Farida Noris 25 Juni 2018 13:21 WIB
kapal tenggelam
Polisi Pastikan Bakal Ada Tersangka Baru
Direktur Reserse Kriminal Umum (DirKrimum) Kombes Pol Andi Rian. (Foto: Farida N)
Medan: Sejumlah saksi masih diperiksa penyidik Polda Sumatera Utara. Penyidik pun memastikan, akan ada penambahan tersangka baru terkait tenggelamnya kapal motor Sinar Bangun di perairan Danau Toba, Simalungun, Sumatera Utara. 

"Akan ada penambahan tersangka baru.

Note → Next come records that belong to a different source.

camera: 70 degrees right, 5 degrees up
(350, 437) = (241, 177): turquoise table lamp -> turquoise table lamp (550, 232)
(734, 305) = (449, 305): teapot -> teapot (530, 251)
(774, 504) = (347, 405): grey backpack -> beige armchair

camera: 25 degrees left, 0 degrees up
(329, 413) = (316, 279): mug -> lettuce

Tapi nanti akan dilakukan gelar perkara dengan menghadirkan bukti-bukti dan keterangan saksi-saksi," ucap Direktur Reserse Kriminal Umum (DirKrimum) Kombes Pol Andi Rian, di Mapolda Sumut, Medan, Senin, 25 Juni 2018.

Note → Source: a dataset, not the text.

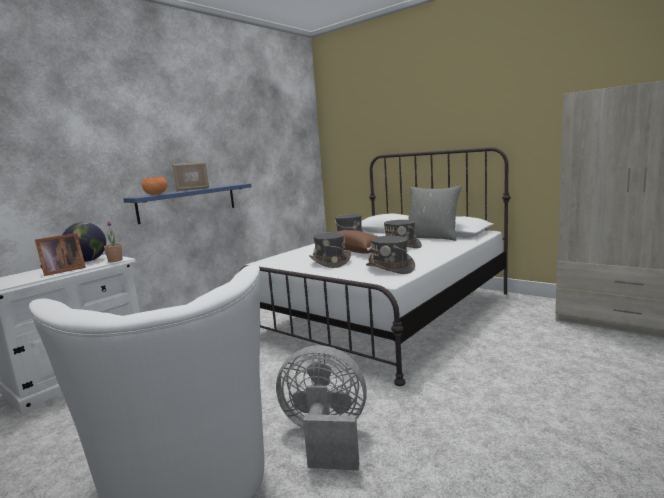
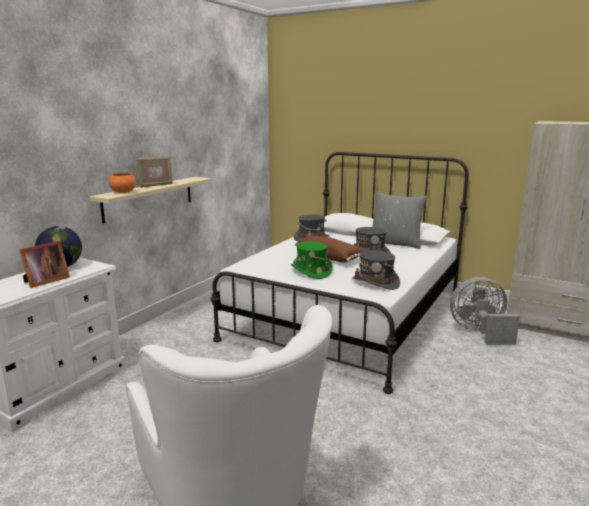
camera: 10 degrees left, 5 degrees up
(115, 260) = (95, 268): potted plant -> none
(188, 202) = (149, 198): blue shelf -> beige shelf
(325, 438) = (339, 446): grey fan -> grey fan (480, 332)
(330, 262) = (311, 271): grey hat -> green hat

Andi mengungkap, penyidik telah memeriksa sedikitnya 14 saksi yakni penumpang, staf pelabuhan penyeberangan, staf Dinas Perhubungan Samosir, dan Kepala Dinas Perhubungan Samosir Nurdin Siahaan. 


"Statusnya (Nurdin Siahaan) masih sebagai saksi. Kami akan kembangkan dan menunggu hasil penyidikan. Karena insiden ini disebabkan kelalaian yang sangat fatal. Ini perbuatan yang sangat teledor, mau untung sebanyak-banyaknya, tapi mengakibatkan ratusan penumpang jadi korban," tegasnya. 

Penyidik telah menetapkan empat tersangka, yakni Poltak Soritua Sagala selaku nakhoda kapal dan sekaligus sebagai pemilik kapal, tiga orang dari pihak regulator yakni Karnilan Sitanggang selaku pegawai honor Dishub Samosir yang juga anggota Kapos Pelabuhan Simanindo. 

Golpa F Putra selaku Kapos Pelabuhan Simanindo yang juga PNS Dinas Perhubungan Kabupaten Samosir dan Rihad Sitanggang selaku Kabid Angkutan Sungai dan Danau Perairan.

KM Sinar Bangun tenggelam di perairan Danau Toba, saat berlayar dari Pelabuhan Simanindo (Samosir) tujuan Tigaras (Simalungun), Senin 18 Juni 2018 sekitar pukul 17.30 WIB. Kapal kayu tenggelam sekitar 1 mil laut dari Pelabuhan Tigaras. Kapal tenggelam diduga akibat kelebihan muatan. 

Total korban yang telah ditemukan yakni 21 orang, 18 di antaranya masih hidup, dan tiga orang lainnya tewas. Diperkirakan ada 184 penumpang yang belum ditemukan tenggelam bersama bangkai kapal.